Having spent over a year in the UK start-up scene, one thing I have observed time and again, and have felt myself, is that once you pass the initial hurdle of getting started, the landscape changes quite dramatically. Suddenly the veneer of free barista coffee infused trendy co-working space with hipster dress code peels off, and in any case loses its former glamour, as you fight tooth and nail to break down the scale-up wall. The challenges become real and threatening, many “inspirational” speakers sound sketchy about the “middle bit” where hard work actually have to be done, and most support networks seem lacking real substance by ways of opening doors. You find that the mentors and advisers you really need are inaccessible or cost a lot of money, there are more businesses and organizations interested in profiting from start-ups like yours they seem to have the cleverer business model, and user acquisition and distribution costs can be significantly higher in the UK than elsewhere. You wish someone would have told you all this before you started – you would have been more rigorous in your thinking, done your figures and projections in a more sombre way, and spent your initial funds more wisely.

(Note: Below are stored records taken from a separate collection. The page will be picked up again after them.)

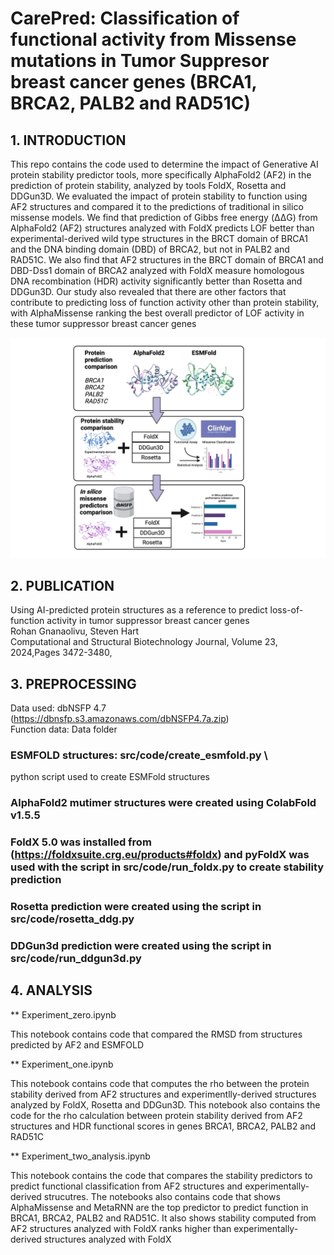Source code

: 
# CarePred: Classification of functional activity from Missense mutations in Tumor Suppresor breast cancer genes (BRCA1, BRCA2, PALB2 and RAD51C)



## 1. INTRODUCTION
This repo contains the code used to determine the impact of Generative AI protein stability predictor tools, more specifically AlphaFold2 (AF2) in the prediction of protein stability, analyzed by tools FoldX, Rosetta and DDGun3D. We evaluated the impact of protein stability to function using AF2 structures and compared it to the predictions of traditional in silico missense models. We find that prediction of Gibbs free energy (ΔΔG) from AlphaFold2 (AF2) structures analyzed with FoldX predicts LOF better than experimental-derived wild type structures in the BRCT domain of BRCA1 and the DNA binding domain (DBD) of BRCA2, but not in PALB2 and RAD51C. We also find that AF2 structures in the BRCT domain of BRCA1 and DBD-Dss1 domain of BRCA2 analyzed with FoldX measure homologous DNA recombination (HDR) activity significantly better than Rosetta and DDGun3D. Our study also revealed that there are other factors that contribute to predicting loss of function activity other than protein stability, with AlphaMissense ranking the best overall predictor of LOF activity in these tumor suppressor breast cancer genes

![AUC of protein stability prediction of function from AF2 structures and experimentally-derived structures](figures/process_diagram.png)

## 2. PUBLICATION

Using AI-predicted protein structures as a reference to predict loss-of-function activity in tumor suppressor breast cancer genes \
Rohan Gnanaolivu, Steven Hart \
Computational and Structural Biotechnology Journal, Volume 23, 2024,Pages 3472-3480,


## 3. PREPROCESSING

Data used: dbNSFP 4.7 (https://dbnsfp.s3.amazonaws.com/dbNSFP4.7a.zip) \
Function data: Data folder

### ESMFOLD structures: src/code/create_esmfold.py \
python script used to create ESMFold structures

### AlphaFold2 mutimer structures were created using ColabFold v1.5.5

### FoldX 5.0 was installed from (https://foldxsuite.crg.eu/products#foldx) and pyFoldX was used with the script in src/code/run_foldx.py to create stability prediction

### Rosetta prediction were created using the script in src/code/rosetta_ddg.py

### DDGun3d prediction were created using the script in src/code/run_ddgun3d.py

## 4. ANALYSIS

** Experiment_zero.ipynb

This notebook contains code that compared the RMSD  from structures predicted by AF2 and ESMFOLD


** Experiment_one.ipynb

This notebook contains code that computes the rho between the protein stability derived from AF2 structures and experimentlly-derived structures analyzed by FoldX, Rosetta and DDGun3D. This notebook also contains the code for the rho calculation between protein stability derived from AF2 structures and HDR functional scores in genes BRCA1, BRCA2, PALB2 and RAD51C

** Experiment_two_analysis.ipynb

This notebook contains the code that compares the stability predictors to predict functional classification from AF2 structures and experimentally-derived strucutres. The notebooks also contains code that shows AlphaMissense and MetaRNN are the top predictor to predict function in BRCA1, BRCA2, PALB2 and RAD51C. It also shows stability computed from AF2 structures analyzed with FoldX ranks higher than experimentally-derived structures analyzed with FoldX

While the UK is excellent for starting up, it is more challenging for scaling up: some conditions are intrinsic to the UK economy – labour and skills cost more here, material and production costs are higher here, some things seem to happen slower here. At this juncture, the competitive edge from places such as China and Singapore really stand out.
The Minister’s Green Paper recognizes “while we rank third for start-ups, we rank only 13th for the number of businesses that scale up successfully”. Some key factors he pointed to include access to later-stage finances, qualified management and high quality strategies, and the need for supporting moderate growth as well as high growth ambitions.
I personally feel that we also need to have more candid conversations and build practical support networks for scale-up businesses. These should be ingrained at the industry level. Because a “real” start-up should move out of the start-up scene as soon as possible to tackle scale-up challenges, and be immersed and supported in the specific sector it is trying to be a part of. This can be a daunting prospect, as often the “industry scene” can treat a newcomer as a threat or as inconsequential.
I have seen many entrepreneurs just “hanging out” in the buzz and cosiness of the UK start-up scene, until money runs dry and an idea is consigned as “learning experience”. This may be fine for lifestyle “wantrepreneurs”, but for people who genuinely want to create businesses and fulfil ambitions it can be a misleading façade.
I have myself felt the temptation to “tinker” my product endlessly while going to start-up talks and events because they are so much more readily available. But now I make a point to spend most of my time out in the real world trying to break down real walls. I will look to a new ecosystem of support for that empowering feeling once more.